First thing to understand is that there's a significant departure from how you configure Netscaler here and how you use APM with a webtop to remove those components. The Kerberos pieces in WI are implicit and not something that you have to mess with. With the APM webtop approach though, you actually have to configure the Kerberos. The linchpin in this process, when dealing with DoD CACS, is that the realm in the SAN UPN on the card (@mil) is never going to match the realm of your AD domain name. Canonical referrals is an extension to Kerberos that is often seen in Exchange environments. You have multiple domains that a user can belong to (ex. dom1.example.com, dom2.example.com, dom3.example.com), but all users use an alias email address (bob.user@example.com). For email that's usually just the mail value in the user's attributes. For desktop smartcard logon, you have to apply an alternate UPN suffix to the domain to allow the @mil UPN realm. When a Kerberos client/service needs to authenticate itself, or a delegated user to the forest, the alias name doesn't map to anything, so the service will make a canonical enterprise referral request to its local KDC with the principal name. The local KDC will then query, either locally or via the global catalog, where that user really exists, and then return a referral to the correct realm for the client to follow. Sort of like a DNS CNAME for Kerberos. APM, as of 11.5, still doesn't support this extension, so you have to perform the query yourself and specify the real realm in the ticket request. And because the UPN realm doesn't match the real realm, the request would confuse the KDC. Luckily, a Windows DC can consume a few different forms of the user identity, so we'll use the cert UPN to make an LDAP query into the cd and fetch the user's sAMAccountName. We'll then use that returned SAM as the username source input to the Kerberos ticket request.

1. Set up an LDAP AAA.
2. Prompt the user for their certificate (On-Demand cert auth agent in the APM VPE or client SSL profile).
3. Use an iRule or branch rule in the VPE to extract the SAN UPN from the x509 extensions section of the cert and assign it to a variable (ex. session.ssl.cert.upn).

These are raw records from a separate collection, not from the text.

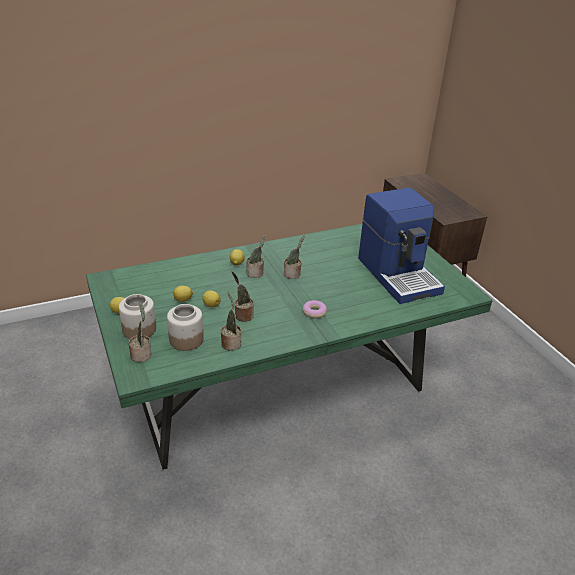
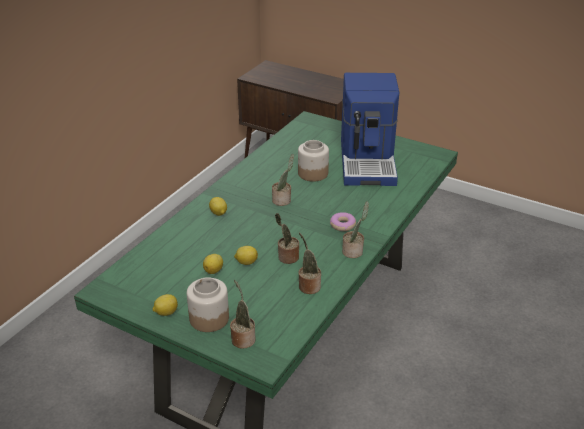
camera: 35 degrees left, 0 degrees up
jar [167,304,204,351] -> jar moved to [298,140,329,182]
potted plant [246,233,266,278] -> potted plant moved to [342,201,369,258]
coffee machine [358,188,445,304] -> coffee machine turned 60 degrees clockwise [341,73,399,186]

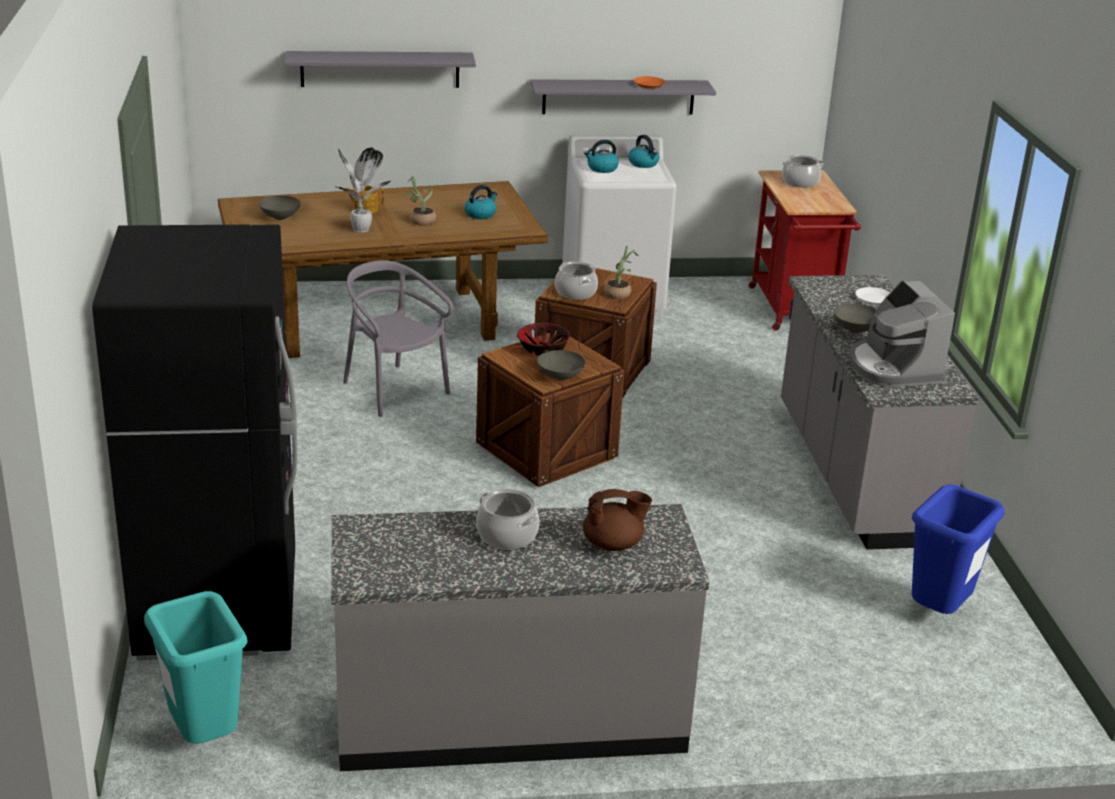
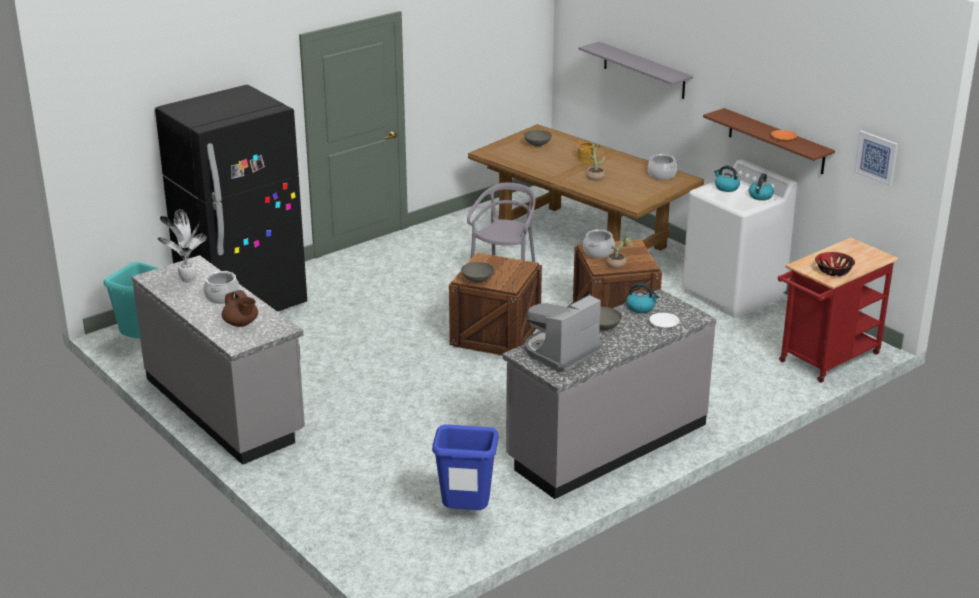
camera: 60 degrees right, 0 degrees up
potted plant [337,148,391,233] -> potted plant moved to [158,210,207,283]
kettle [464,185,498,219] -> kettle moved to [626,283,660,313]
bowl [517,323,570,355] -> bowl moved to [815,252,855,276]
grey shelf [530,79,716,115] -> brown shelf [703,108,835,174]
cooking pot [782,155,824,188] -> cooking pot moved to [648,154,677,180]
none -> picture [854,130,898,186]

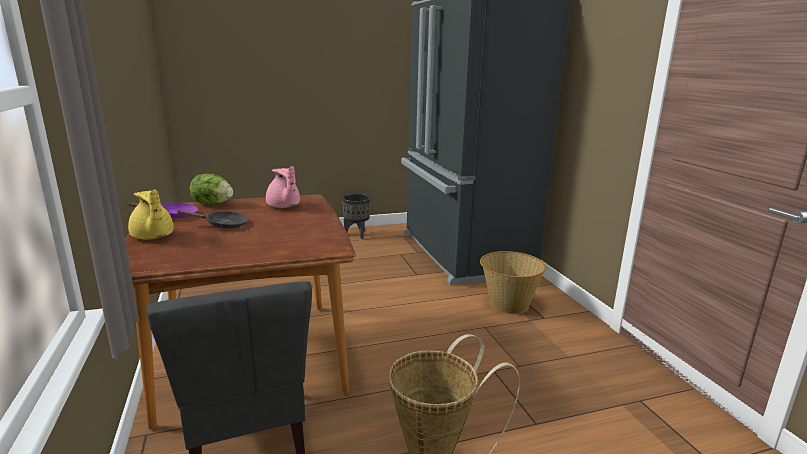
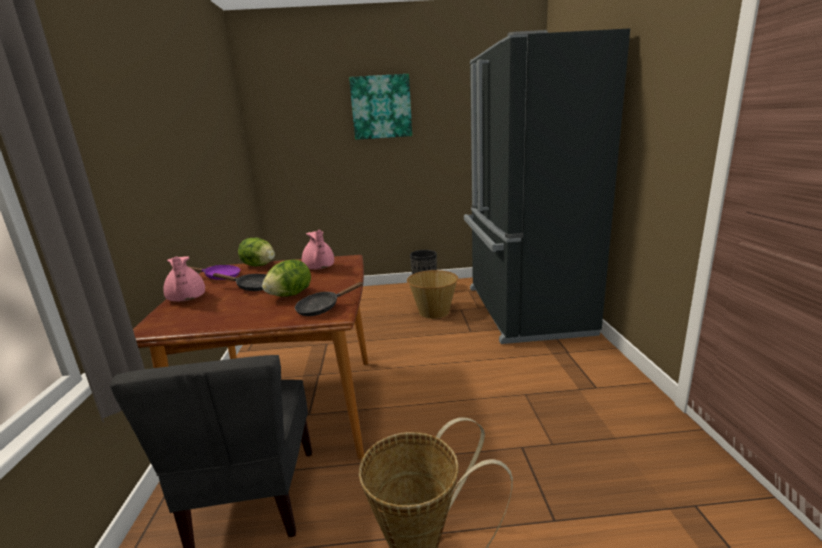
camera: 15 degrees right, 0 degrees up
yellow teapot [128,189,173,239] -> pink teapot [163,256,205,302]
basket [480,251,546,314] -> basket moved to [407,270,458,319]
none -> lettuce [262,260,311,297]
none -> black frying pan [295,282,364,316]
none -> picture [349,74,412,140]

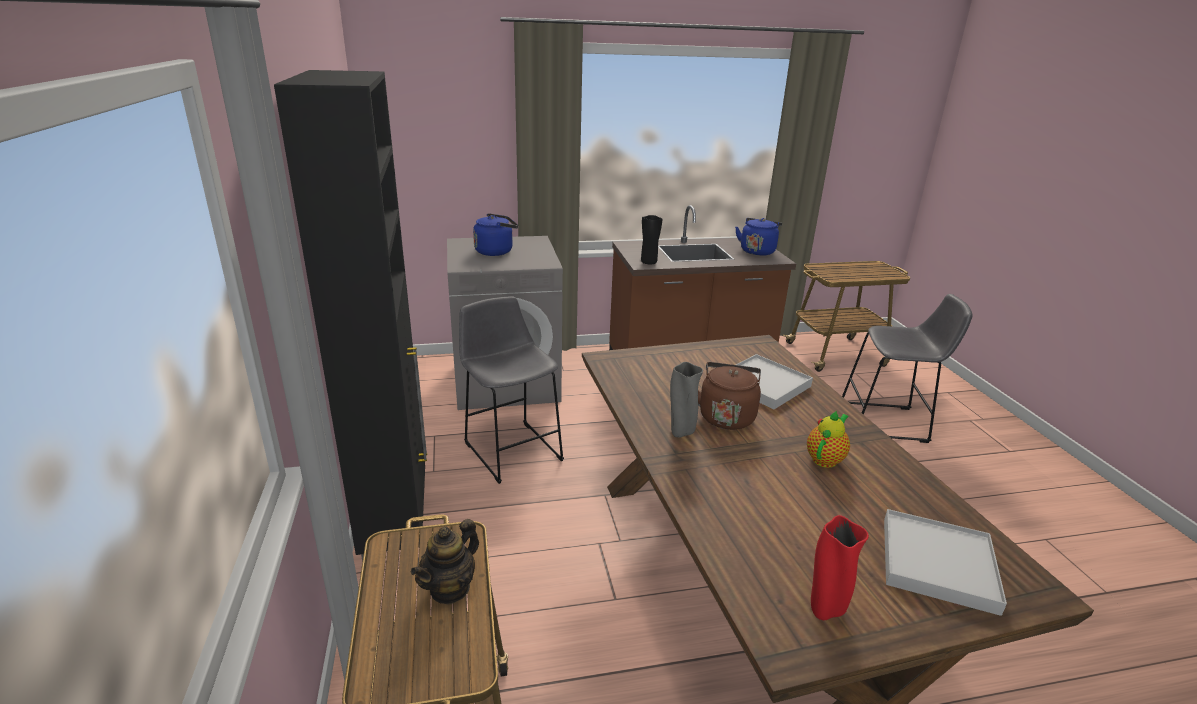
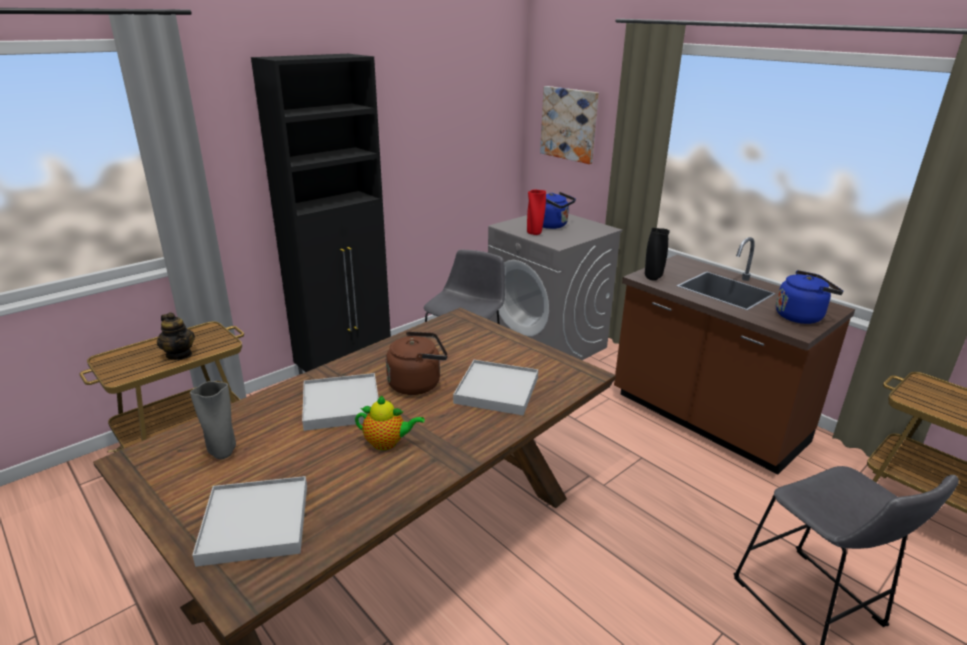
camera: 60 degrees right, 0 degrees up
teapot [411,519,479,605] -> teapot turned 135 degrees counterclockwise [157,312,195,360]
grey vase [670,362,703,438] -> grey vase moved to [190,381,236,459]
red vase [811,515,869,620] -> red vase moved to [527,190,546,235]
none -> white tray [302,373,379,431]
none -> picture [540,86,599,164]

4. Prepare your LDAP query to search the AD for the userPrincipalName:

   userPrincipalName=%{session.ssl.cert.upn}        
   

5. Set the branch condition of that LDAP query to something reasonable. Could be as simple as an LDAP query passed result.

6. If the query succeeds, there should be a value returned for the SAM:

   session.ldap.last.attr.sAMAccountName        
   

7. You can use that session variable directly inside the username source value of the Kerberos SSO profile.

The UPN in th AD must of course match this value, so you'll need to set the @mil alternate UPN suffix, or potentially query another value in the AD to return the correct SAM.

Now, if you have multiple domains, you can perform cross-domain authentication as long as:

1. APM can directly resolve and communicate with the KDCs of each
2. There is a two-way trust between the domains. Kerberos protocol transition requires it.
3. The AD delegation account that you define in the Kerberos SSO is in the SAME domain as the resource (the XenApp servers). Kerberos constrained delegation requires this.
4. You can figure out and specify which domain the user actually belongs to. If this a forest trust, then you should be able to LDAP query the global catalog directly. Otherwise you have to query each domain successive to find the user. I'm hoping canonical referral support will come along soon to alleviate this process. Once you know which domain the user is from, assign that to the realm source variable in the Kerberos SSO (ie. session.logon.last.domain), and of course also assign the sAMAccountName to the username source variable.